Kiivi. Green with a star and a belly spot. Eyes black.

Sivi. Green, eyes white with black pupils, no white markings.

The ratteries I can cook up for fun. I just get to decide a doll, and what colors, coat types or whatever else they could like to breed in rats. It's the genetics which I struggle with, since I can't just use color theory and real rat colors are really confusing as well. Most rat colors are just dilutes of dilutes, and names and standards vary between countries. Horse colors make a lot more sense... Because nobody can say "a bay should be only this shade of brown and the black points should not extend over this and this!". 

Kriikuna. Light blue.

Närö and Köpö. "Basic" blue.

Jemma. "Black blue", technically blue with black mixed to it.

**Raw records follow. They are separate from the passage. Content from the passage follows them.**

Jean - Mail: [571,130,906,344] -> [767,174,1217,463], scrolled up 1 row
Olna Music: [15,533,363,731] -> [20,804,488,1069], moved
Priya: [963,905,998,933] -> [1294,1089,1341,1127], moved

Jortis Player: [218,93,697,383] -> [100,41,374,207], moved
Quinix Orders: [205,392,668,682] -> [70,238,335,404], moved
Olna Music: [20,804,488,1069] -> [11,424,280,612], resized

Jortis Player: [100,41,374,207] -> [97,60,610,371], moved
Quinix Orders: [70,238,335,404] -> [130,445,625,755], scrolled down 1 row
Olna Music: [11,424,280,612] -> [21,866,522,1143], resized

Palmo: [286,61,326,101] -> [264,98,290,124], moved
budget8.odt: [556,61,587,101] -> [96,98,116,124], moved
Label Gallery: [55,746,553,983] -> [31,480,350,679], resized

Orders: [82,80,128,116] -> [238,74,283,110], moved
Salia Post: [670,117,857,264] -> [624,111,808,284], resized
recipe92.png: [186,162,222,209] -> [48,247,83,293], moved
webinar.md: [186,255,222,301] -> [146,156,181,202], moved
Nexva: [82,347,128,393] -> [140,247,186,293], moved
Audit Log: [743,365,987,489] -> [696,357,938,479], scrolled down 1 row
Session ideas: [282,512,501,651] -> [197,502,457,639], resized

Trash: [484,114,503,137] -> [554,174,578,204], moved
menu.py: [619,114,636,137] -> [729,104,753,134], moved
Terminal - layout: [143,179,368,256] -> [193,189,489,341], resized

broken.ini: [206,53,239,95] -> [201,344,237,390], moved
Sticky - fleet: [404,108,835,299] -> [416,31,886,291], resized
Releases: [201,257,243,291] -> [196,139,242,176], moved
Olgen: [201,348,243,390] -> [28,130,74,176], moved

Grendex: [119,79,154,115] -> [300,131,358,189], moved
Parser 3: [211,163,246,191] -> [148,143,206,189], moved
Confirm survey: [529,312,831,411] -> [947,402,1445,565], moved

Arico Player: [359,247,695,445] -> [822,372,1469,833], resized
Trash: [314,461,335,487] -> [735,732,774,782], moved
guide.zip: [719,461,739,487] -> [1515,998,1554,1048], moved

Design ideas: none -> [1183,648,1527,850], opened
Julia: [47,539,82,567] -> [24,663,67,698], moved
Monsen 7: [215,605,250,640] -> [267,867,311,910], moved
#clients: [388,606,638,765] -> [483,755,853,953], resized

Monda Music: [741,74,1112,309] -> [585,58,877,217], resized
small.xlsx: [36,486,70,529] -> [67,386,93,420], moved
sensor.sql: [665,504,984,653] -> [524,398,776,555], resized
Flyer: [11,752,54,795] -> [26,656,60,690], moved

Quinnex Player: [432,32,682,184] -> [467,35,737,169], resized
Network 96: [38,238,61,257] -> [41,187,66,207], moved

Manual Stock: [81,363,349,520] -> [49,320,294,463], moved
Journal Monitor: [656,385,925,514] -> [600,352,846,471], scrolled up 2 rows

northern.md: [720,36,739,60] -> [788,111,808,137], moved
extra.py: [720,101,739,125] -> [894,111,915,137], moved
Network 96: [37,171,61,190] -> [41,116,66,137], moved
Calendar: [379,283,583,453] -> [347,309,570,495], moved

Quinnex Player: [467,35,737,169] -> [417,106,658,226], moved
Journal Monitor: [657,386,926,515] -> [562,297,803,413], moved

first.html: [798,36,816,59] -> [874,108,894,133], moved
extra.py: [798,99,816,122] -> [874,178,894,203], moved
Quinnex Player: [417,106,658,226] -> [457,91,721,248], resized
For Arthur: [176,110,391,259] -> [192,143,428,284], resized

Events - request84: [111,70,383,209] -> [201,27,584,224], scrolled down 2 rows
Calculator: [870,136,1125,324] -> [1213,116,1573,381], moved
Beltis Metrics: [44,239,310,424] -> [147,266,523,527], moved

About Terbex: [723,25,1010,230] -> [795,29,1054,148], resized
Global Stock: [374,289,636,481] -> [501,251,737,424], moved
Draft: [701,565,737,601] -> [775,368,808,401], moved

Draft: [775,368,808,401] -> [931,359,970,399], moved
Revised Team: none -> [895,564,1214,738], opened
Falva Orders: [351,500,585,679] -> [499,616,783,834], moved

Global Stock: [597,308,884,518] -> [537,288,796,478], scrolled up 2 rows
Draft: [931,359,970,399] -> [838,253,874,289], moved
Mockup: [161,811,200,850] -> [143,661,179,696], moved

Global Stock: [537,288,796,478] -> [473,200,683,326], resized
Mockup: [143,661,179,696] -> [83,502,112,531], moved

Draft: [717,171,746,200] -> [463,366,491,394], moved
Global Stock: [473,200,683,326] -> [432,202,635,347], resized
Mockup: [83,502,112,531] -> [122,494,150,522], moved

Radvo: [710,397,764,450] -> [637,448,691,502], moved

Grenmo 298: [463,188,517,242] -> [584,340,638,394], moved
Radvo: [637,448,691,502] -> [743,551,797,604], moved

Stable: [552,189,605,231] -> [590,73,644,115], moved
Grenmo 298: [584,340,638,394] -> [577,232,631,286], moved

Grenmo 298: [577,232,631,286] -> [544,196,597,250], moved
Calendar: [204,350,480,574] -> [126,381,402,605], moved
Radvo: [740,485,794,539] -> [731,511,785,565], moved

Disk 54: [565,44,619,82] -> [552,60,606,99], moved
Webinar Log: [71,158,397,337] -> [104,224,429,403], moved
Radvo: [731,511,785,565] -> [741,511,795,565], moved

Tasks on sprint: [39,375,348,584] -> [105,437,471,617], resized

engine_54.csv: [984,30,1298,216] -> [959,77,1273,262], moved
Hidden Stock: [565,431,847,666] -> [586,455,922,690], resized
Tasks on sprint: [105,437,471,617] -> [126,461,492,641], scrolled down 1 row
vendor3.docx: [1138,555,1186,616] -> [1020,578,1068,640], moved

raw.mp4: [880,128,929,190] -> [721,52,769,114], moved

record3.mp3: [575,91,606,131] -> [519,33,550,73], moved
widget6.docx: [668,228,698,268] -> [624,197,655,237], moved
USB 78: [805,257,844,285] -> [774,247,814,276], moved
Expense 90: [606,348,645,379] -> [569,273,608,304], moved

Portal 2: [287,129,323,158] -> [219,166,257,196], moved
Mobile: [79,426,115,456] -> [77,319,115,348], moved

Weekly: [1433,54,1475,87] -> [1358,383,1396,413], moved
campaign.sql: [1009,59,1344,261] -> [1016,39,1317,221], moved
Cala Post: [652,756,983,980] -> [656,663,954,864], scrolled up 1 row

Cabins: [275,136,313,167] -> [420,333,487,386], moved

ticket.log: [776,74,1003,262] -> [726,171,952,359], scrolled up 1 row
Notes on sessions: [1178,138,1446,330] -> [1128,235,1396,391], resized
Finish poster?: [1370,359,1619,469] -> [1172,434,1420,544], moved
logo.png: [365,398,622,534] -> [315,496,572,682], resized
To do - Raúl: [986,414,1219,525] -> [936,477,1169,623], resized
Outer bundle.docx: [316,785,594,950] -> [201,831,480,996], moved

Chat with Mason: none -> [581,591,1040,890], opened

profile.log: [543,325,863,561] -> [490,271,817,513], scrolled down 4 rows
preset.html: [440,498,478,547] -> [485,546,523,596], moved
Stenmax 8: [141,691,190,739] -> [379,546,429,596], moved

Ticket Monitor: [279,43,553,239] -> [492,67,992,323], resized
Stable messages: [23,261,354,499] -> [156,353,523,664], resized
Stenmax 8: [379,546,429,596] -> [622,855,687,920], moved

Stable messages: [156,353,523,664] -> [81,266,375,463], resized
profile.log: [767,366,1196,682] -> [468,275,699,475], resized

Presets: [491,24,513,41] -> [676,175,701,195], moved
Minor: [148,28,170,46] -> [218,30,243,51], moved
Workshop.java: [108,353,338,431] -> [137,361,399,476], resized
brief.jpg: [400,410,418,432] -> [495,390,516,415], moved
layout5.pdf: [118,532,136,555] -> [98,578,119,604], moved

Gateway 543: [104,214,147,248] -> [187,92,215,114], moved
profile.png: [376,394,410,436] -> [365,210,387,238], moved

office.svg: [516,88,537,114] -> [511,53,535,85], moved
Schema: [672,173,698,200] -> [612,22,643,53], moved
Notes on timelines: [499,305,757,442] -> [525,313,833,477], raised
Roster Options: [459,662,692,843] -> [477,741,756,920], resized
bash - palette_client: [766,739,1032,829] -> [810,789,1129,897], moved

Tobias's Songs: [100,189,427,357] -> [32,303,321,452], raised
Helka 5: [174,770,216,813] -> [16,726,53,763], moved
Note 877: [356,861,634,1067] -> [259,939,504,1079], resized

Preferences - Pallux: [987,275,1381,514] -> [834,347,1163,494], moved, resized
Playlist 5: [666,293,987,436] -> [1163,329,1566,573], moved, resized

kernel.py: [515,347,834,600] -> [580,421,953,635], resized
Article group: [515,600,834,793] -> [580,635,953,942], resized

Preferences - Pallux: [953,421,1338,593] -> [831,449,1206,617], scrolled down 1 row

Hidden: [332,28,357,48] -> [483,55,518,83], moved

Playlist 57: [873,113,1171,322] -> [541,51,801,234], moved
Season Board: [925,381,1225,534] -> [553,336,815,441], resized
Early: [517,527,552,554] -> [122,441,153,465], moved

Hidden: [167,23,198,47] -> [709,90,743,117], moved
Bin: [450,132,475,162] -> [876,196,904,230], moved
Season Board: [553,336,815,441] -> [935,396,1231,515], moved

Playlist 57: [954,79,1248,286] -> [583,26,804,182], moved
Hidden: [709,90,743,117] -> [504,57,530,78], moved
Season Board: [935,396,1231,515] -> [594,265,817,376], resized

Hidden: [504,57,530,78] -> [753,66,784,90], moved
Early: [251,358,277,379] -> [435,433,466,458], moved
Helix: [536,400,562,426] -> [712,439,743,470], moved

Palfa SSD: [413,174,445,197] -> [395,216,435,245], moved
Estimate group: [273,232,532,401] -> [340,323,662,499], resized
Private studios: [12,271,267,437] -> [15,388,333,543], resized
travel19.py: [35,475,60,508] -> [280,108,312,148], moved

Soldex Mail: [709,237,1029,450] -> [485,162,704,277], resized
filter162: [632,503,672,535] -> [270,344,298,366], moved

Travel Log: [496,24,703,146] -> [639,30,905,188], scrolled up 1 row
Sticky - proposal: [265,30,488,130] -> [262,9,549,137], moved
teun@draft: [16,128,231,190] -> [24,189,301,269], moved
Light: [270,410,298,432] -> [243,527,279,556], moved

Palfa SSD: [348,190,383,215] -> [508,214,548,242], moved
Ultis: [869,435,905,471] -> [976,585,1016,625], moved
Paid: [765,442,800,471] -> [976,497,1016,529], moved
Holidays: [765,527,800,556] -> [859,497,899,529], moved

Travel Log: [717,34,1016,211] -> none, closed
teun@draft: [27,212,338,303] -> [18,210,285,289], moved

Do I have any hobby goals for this year? First thought is to say "not really". I can't make promises to myself, I have ADD and I am still depressed. But then I get to remember that I have a bunch of hobby trades going on! I get to make tack and send it around, also internationally, and some customs. Right now I hate the fact that I can't keep my art room and workspaces organized enough, and I can do only one thing at once. For example, I've mostly had tack stuff going on, but making space for customs at the same time is not an option. I have had a massive need for customizing, or just repainting, recently... If thr stupid bridles could stop haunting me soon enough, and if I knew where to start with the cleaning, I could possibly get my newest batch of victims painted further! But then again, I planned to make straps for those hackamore shank pairs I cooked up, and I also need to make a personal halter for my brother's large littlebit scaled bronze model. Blrgh. If only could I have a permanent place where to spread the painting supplies, that could be nice. That way I could also work on tack when I want to.

Oh, what a semi-rant. I could stop now. So many things I mentioned and didn't mention... I could write separate update posts about some things. I always think I could do that, but then I don't, and end up posting these messy news texts once a year.